Sara Själander; Anders Själander; Peter J. Svensson; Leif Friberg

Disclosures

Europace. 2014;16(5):631-638. 

In This Article

Abstract and Introduction

Abstract

Aims Oral anticoagulation is the recommended treatment for stroke prevention in patients with atrial fibrillation. Notwithstanding, many patients are treated with acetylsalicylic acid (ASA) as monotherapy. Our objective was to investigate if atrial fibrillation patients benefit from ASA as monotherapy for stroke prevention.

Methods and Results Retrospective study of patients with a clinical diagnosis of atrial fibrillation between 1 July 2005 and 1 January 2009 in the National Swedish Patient register, matched with data from the National Prescribed Drugs register. Endpoints were ischaemic stroke, thrombo-embolic event, intracranial haemorrhage, and major bleeding. The study population consisted of 115 185 patients with atrial fibrillation, of whom 58 671 were treated with ASA as monotherapy and 56 514 were without any antithrombotic treatment at baseline. Mean follow-up was 1.5 years. Treatment with ASA was associated with higher risk of ischaemic stroke and thrombo-embolic events compared with no antithrombotic treatment.

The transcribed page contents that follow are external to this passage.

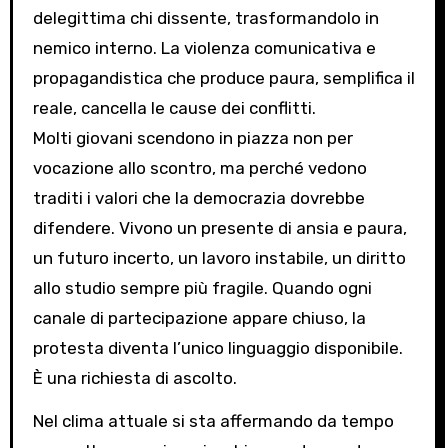
delegittima chi dissente, trasformandolo in
nemico interno. La violenza comunicativa e
propagandistica che produce paura, semplifica il
reale, cancella le cause dei conflitti.
Molti giovani scendono in piazza non per
vocazione allo scontro, ma perché vedono
traditi i valori che la democrazia dovrebbe
difendere. Vivono un presente di ansia e paura,
un futuro incerto, un lavoro instabile, un diritto
allo studio sempre più fragile. Quando ogni
canale di partecipazione appare chiuso, la
protesta diventa l’unico linguaggio disponibile.
È una richiesta di ascolto.
Nel clima attuale si sta affermando da tempo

Conclusion Acetylsalicylic acid as monotherapy in stroke prevention of atrial fibrillation has no discernable protective effect against stroke, and may even increase the risk of ischaemic stroke in elderly patients. Thus, our data support the new European guidelines recommendation that ASA as monotherapy should not be used as stroke prevention in atrial fibrillation.

Introduction

Atrial fibrillation (AF) is the most common of all cardiac arrhythmias, and a major cause of stroke.[1,2] Oral anticoagulation is the recommended prophylactic treatment for most patients on the grounds that it confers a 64% reduction in stroke risk,[3] while acetylsalicylic acid (ASA) has been an option for low-risk patients or for patients who cannot take oral anticoagulants. However, the net benefit of ASA has been questioned in recent years, since the absolute benefit of oral anticoagulation has been shown to increase, and the benefit of antiplatelet agents appears to decrease with increasing age.[4] At the same time, the rate of serious bleeding is equal between patients receiving oral anticoagulation and antiplatelet agents in the elderly (>80 years of age).[4] In clinical practice, however, ASA is still widely used and often so by the patients who are at the highest risk of stroke; elderly patients and patients with many stroke risk factors.

The aims of this study were to assess the prevalence and net clinical benefit of ASA as monotherapy for stroke prevention of AF.